Exercise description — Can you retype every line of the records below character for character, in the same order?

Input —

--------------------------------

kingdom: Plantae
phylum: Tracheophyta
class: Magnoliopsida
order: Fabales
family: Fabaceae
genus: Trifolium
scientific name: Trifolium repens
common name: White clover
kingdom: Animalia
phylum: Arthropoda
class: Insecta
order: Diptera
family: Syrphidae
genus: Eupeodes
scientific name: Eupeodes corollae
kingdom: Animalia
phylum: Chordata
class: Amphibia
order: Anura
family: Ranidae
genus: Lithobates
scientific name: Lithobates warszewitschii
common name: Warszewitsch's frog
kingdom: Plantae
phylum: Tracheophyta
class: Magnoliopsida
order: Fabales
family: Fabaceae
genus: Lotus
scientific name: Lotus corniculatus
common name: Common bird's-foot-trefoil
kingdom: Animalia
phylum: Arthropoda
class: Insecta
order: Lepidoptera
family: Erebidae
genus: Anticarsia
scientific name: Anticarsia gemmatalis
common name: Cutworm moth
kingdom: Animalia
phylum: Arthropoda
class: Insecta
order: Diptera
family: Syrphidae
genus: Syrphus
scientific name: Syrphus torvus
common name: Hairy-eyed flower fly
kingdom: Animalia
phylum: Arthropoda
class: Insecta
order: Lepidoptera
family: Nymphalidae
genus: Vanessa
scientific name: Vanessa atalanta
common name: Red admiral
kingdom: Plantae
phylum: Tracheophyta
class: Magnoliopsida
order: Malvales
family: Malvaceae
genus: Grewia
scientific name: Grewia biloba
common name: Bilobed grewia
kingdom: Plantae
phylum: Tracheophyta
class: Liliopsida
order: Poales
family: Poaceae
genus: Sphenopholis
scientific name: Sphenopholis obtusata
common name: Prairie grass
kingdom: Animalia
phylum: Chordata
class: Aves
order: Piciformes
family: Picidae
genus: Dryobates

--------------------------------

Exercise answer —
kingdom: Plantae
phylum: Tracheophyta
class: Magnoliopsida
order: Fabales
family: Fabaceae
genus: Trifolium
scientific name: Trifolium repens
common name: White clover
kingdom: Animalia
phylum: Arthropoda
class: Insecta
order: Diptera
family: Syrphidae
genus: Eupeodes
scientific name: Eupeodes corollae
kingdom: Animalia
phylum: Chordata
class: Amphibia
order: Anura
family: Ranidae
genus: Lithobates
scientific name: Lithobates warszewitschii
common name: Warszewitsch's frog
kingdom: Plantae
phylum: Tracheophyta
class: Magnoliopsida
order: Fabales
family: Fabaceae
genus: Lotus
scientific name: Lotus corniculatus
common name: Common bird's-foot-trefoil
kingdom: Animalia
phylum: Arthropoda
class: Insecta
order: Lepidoptera
family: Erebidae
genus: Anticarsia
scientific name: Anticarsia gemmatalis
common name: Cutworm moth
kingdom: Animalia
phylum: Arthropoda
class: Insecta
order: Diptera
family: Syrphidae
genus: Syrphus
scientific name: Syrphus torvus
common name: Hairy-eyed flower fly
kingdom: Animalia
phylum: Arthropoda
class: Insecta
order: Lepidoptera
family: Nymphalidae
genus: Vanessa
scientific name: Vanessa atalanta
common name: Red admiral
kingdom: Plantae
phylum: Tracheophyta
class: Magnoliopsida
order: Malvales
family: Malvaceae
genus: Grewia
scientific name: Grewia biloba
common name: Bilobed grewia
kingdom: Plantae
phylum: Tracheophyta
class: Liliopsida
order: Poales
family: Poaceae
genus: Sphenopholis
scientific name: Sphenopholis obtusata
common name: Prairie grass
kingdom: Animalia
phylum: Chordata
class: Aves
order: Piciformes
family: Picidae
genus: Dryobates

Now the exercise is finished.